I believed that I should be doing all these things in order to be a "good Christian."  Somehow I thought that this would make God happier with me and that I would be happier myself and more at peace if I could do all of these things perfectly.  The problem was that I knew that I couldn't do all the "shoulds".  Even if other people looked at me and thought that I was doing a good job, I knew in my heart that I wasn't doing them (and don't tell, but I didn't even always want to do them).  Therefore, I knew that I was a "bad Christian."  I was a fake.  I was a failure to myself and to God.  I could not be happy.  I could not feel peace as a Christian, even though I "should."

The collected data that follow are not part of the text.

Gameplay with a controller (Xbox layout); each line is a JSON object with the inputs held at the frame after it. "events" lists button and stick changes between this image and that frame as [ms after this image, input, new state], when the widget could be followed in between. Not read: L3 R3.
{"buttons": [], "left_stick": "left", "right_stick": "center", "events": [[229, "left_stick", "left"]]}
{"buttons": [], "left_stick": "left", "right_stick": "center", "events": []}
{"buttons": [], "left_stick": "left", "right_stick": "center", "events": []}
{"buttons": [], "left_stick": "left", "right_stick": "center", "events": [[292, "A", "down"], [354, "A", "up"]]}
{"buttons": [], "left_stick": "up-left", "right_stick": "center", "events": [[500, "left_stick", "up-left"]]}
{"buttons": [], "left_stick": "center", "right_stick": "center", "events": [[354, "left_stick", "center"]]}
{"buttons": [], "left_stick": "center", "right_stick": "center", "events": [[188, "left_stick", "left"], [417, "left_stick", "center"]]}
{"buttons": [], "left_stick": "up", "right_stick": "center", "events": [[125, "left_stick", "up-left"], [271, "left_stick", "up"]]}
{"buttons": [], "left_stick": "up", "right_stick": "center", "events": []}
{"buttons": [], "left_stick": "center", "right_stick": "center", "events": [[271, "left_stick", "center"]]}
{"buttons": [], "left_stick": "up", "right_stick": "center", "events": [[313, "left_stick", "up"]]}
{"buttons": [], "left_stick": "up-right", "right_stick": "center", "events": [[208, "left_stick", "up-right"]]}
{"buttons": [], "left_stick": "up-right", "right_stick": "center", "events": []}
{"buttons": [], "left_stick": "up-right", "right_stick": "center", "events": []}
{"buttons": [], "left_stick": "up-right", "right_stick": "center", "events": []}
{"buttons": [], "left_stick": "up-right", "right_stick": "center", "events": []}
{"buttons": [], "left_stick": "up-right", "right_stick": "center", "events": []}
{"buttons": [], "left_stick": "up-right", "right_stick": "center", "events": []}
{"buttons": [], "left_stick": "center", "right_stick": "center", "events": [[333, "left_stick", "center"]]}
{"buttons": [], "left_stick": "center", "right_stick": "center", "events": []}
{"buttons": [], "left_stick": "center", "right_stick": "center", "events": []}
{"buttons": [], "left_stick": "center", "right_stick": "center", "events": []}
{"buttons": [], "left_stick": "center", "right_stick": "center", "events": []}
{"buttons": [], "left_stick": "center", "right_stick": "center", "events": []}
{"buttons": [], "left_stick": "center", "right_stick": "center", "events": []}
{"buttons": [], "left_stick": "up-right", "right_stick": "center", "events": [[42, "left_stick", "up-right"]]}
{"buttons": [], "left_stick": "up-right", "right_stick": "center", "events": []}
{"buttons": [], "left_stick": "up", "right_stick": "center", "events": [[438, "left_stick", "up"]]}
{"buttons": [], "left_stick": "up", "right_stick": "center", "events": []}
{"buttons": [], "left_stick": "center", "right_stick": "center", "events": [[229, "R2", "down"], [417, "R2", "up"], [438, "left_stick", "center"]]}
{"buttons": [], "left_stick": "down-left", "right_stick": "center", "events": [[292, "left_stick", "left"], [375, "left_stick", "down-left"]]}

I knew that the blood of Jesus covered my sins, but it took me a long time to realize that Jesus' blood had covered even my inability to do the "shoulds".  He knew the true me.  He knew I couldn't do it.  

Jesus was saying to me, "I'll do it.  I have done it all for you on the cross.  I love you as you are.  You don't need to "should" on yourself.  When God looks at you, He sees Me in my perfection and is satisfied."  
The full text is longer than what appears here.